The research was commissioned by Crockpot, which is working with FareShare, on its “Meals for More” campaign, to donate 250,000 meals to families in need across the UK.

Lindsay Boswell, FareShare CEO, said: “The research shows that many families are not eating together due to worries about cost, and we know that the rise in the cost of living means more people will be turning to local charities this winter.

“The food we provide does not just alleviate hunger, eating meals together also helps people build relationships, and tackles issues such as loneliness and mental well-being.

“The money raised by Crockpot will help us to continue to support nearly 9,500 charities providing care and support in their local communities, so hopefully fewer families will be worrying about putting food on the table.”

The research went on to find fear of not having enough food has caused general anxiety for almost half (47 percent), headaches for 44 percent, and has given 37 percent insomnia.

And as many as 52 percent claim to have gone hungry in order to feed their children.

Almost half (47 percent) have started making simpler meals with fewer ingredients to save money – with 43 percent cutting out meat, and two in five switching to cheaper brands and products.

Furthermore, 45 percent can’t stretch their money to cover good quality food, as 58 percent live payday to payday without any emergency savings.

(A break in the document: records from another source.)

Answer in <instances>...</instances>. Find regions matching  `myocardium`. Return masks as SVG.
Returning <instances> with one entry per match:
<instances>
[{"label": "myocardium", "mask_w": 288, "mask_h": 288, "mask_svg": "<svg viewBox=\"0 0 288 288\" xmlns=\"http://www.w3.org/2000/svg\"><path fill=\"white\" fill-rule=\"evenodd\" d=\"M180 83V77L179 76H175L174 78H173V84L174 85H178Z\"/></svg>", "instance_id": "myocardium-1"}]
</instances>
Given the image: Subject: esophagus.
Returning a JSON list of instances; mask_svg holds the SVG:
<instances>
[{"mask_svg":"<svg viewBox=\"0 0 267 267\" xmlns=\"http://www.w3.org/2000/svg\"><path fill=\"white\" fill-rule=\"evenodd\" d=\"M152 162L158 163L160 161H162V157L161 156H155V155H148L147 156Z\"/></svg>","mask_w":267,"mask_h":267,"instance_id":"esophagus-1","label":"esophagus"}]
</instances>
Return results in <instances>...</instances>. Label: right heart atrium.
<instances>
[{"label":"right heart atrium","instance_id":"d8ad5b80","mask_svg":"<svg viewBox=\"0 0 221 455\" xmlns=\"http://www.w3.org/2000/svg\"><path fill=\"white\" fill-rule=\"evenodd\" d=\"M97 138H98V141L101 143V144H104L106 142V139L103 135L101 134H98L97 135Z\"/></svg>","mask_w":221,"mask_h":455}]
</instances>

When shopping, 47 percent also can’t buy as many fresh ingredients as they used to – with fresh fish, meat, and vegetables the items most avoided due to their cost.

More than three-quarters of Brits (77 percent) believe slow cooking and pressure cooking are cost-effective ways to prepare food.

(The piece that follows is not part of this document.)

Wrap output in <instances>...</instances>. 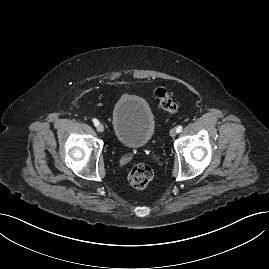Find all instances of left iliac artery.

And, on average, those polled resort to using leftovers to make a main meal in order to save money as often as three times a week.

But more than two-thirds (69 percent) of those wish these leftover meals were tastier, according to the OnePoll research.

British Chef, Andi Oliver, who has partnered with Crockpot to create one-pot recipes to make home-cooked meals more attainable, said: “The Meals for More campaign is a project that is close to my heart and personal experience.

“I brought my daughter up as a broke single parent, and I know what it is like to struggle to get something onto the table for those you love.

“I learnt very early on that a tasty plate of food does not have to cost the earth, and it can make all the difference at difficult times when you can bring the family – whatever shape that family may take – to the table, and share something with them that you have made with love in your heart.

“I really hope that these recipes can help people do just that.”